- Born: 1980 (age 44–45) Antalaha, Madagascar
- Genres: Kawitry, mangaliba, salegy
- Occupation(s): Singer, songwriter
- Instrument: Voice
- Years active: 2001-present

= Jerry Marcoss =

Jerry Marcoss is a singer and composer of kawitry, mangaliba and salegy music of Madagascar. Born in Antalaha in 1980, Jerry Marcoss is responsible for the national popularization of the kawitry genre of the northeast coast and has been termed the "King of Kawitry" by the Malagasy press. Since launching his musical career in 2001, Marcoss has released five albums and regularly gives performances across Madagascar, as well as in Europe and throughout the region. He is a high-energy performer and is distinguished by his positive lyrics, which are notably more universally comprehensible than many of his peers who sing in the northeastern coastal dialect of the Malagasy language. In 2006, he won the national award for Artiste Mafana de l'Annee ("Hottest Artist of the Year"). He has received several awards at annual musical competitions hosted by Radio France International, and has frequently collaborated with other popular Malagasy artists.

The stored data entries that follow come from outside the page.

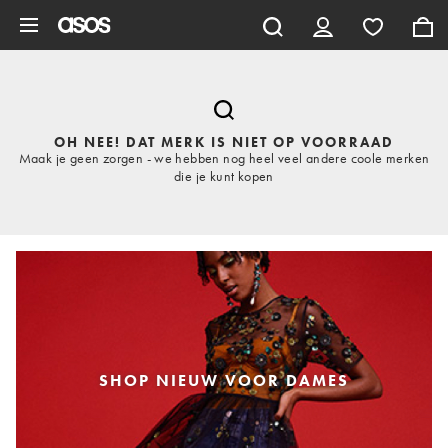
Ga direct naar inhoud
OH NEE! DAT MERK IS NIET OP VOORRAAD
Maak je geen zorgen - we hebben nog heel veel andere coole merken
die je kunt kopen
SHOP NIEUW VOOR DAMES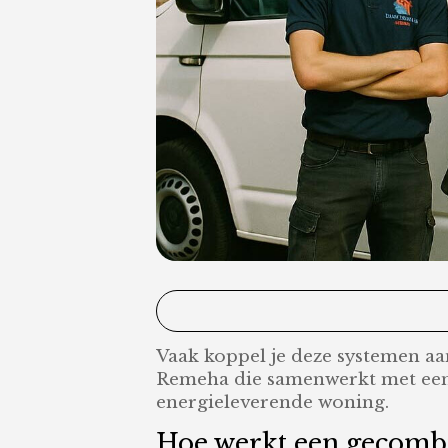
Vaak koppel je deze systemen a
Remeha die samenwerkt met een H
energieleverende woning.
Hoe werkt een gecombin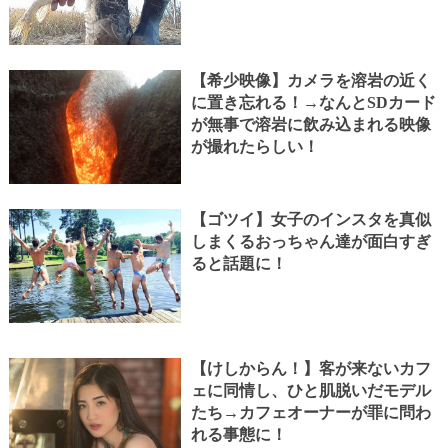
【希少映像】カメラを溶岩の近く
に置き忘れる！→なんとSDカード
が無事で溶岩に飲み込まれる映像
が撮れたらしい！
【ゴツイ】女子のインスタを真似
しまくるおっちゃん達が面白すぎ
ると話題に！
【けしからん！】客が来ないカフ
ェに同情し、ひと肌脱いだモデル
たち→カフェオーナーが罪に問わ
れる事態に！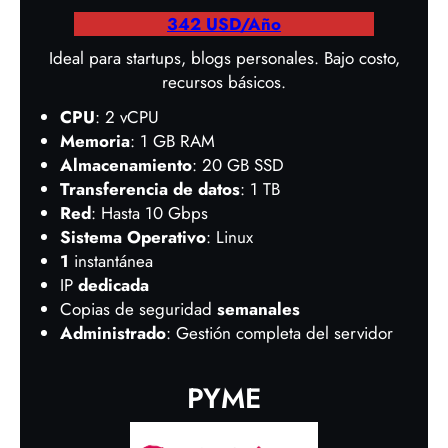
342 USD/Año
Ideal para startups, blogs personales. Bajo costo,
recursos básicos.
CPU
: 2 vCPU
Memoria
: 1 GB RAM
Almacenamiento
: 20 GB SSD
Transferencia de datos
: 1 TB
Red
: Hasta 10 Gbps
Sistema Operativo
: Linux
1
instantánea
IP
dedicada
Copias de seguridad
semanales
Administrado
: Gestión completa del servidor
PYME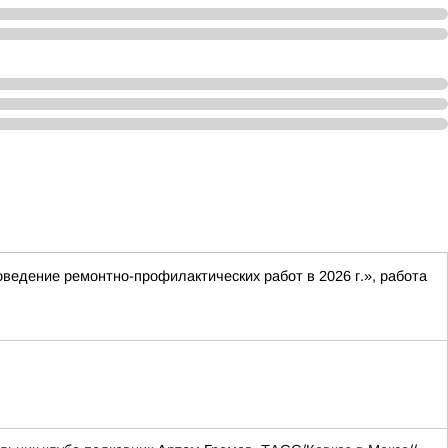
оведение ремонтно-профилактических работ в 2026 г.», работа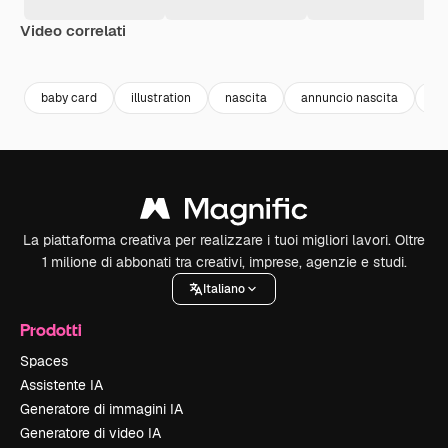
Video correlati
Premium
Premium
Premium
Premium
baby card
illustration
nascita
annuncio nascita
ba
La piattaforma creativa per realizzare i tuoi migliori lavori. Oltre
1 milione di abbonati tra creativi, imprese, agenzie e studi.
Italiano
Prodotti
Spaces
Assistente IA
Generatore di immagini IA
Generatore di video IA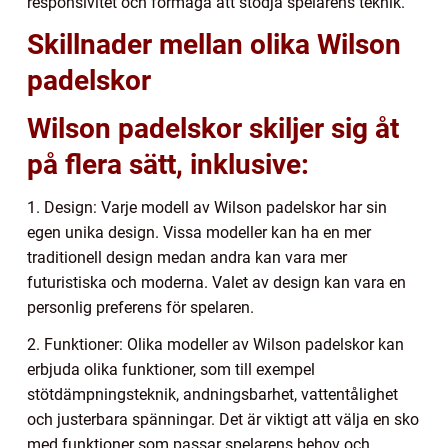
responsivitet och förmåga att stödja spelarens teknik.
Skillnader mellan olika Wilson
padelskor
Wilson padelskor skiljer sig åt
på flera sätt, inklusive:
1. Design: Varje modell av Wilson padelskor har sin
egen unika design. Vissa modeller kan ha en mer
traditionell design medan andra kan vara mer
futuristiska och moderna. Valet av design kan vara en
personlig preferens för spelaren.
2. Funktioner: Olika modeller av Wilson padelskor kan
erbjuda olika funktioner, som till exempel
stötdämpningsteknik, andningsbarhet, vattentålighet
och justerbara spänningar. Det är viktigt att välja en sko
med funktioner som passar spelarens behov och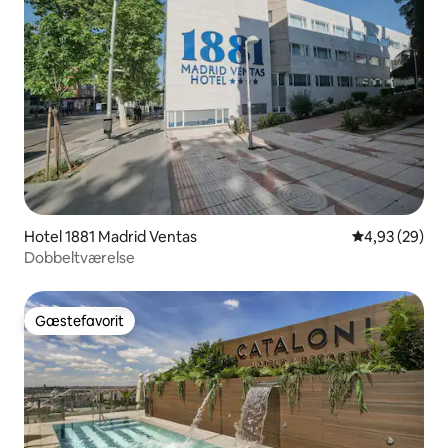
Hotel 1881 Madrid Ventas
4,93 ud af 5 
4,93 (29)
Dobbeltværelse
Gæstefavorit
Gæstefavorit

In 2011, Marcoss recorded a song in support of Andry Rajoelina, President of the High Transitional Authority, who has played it at numerous official events to attract crowds. Rajoelina came to power unconstitutionally as a result of the political crisis of 2009. In 2012, Marcoss participated in a campaign funded by the U.S. Department of State in Madagascar to promote conservation and green tourism in Ranomafana National Park, releasing a statement to encourage domestic tourism and filming a music video in the park.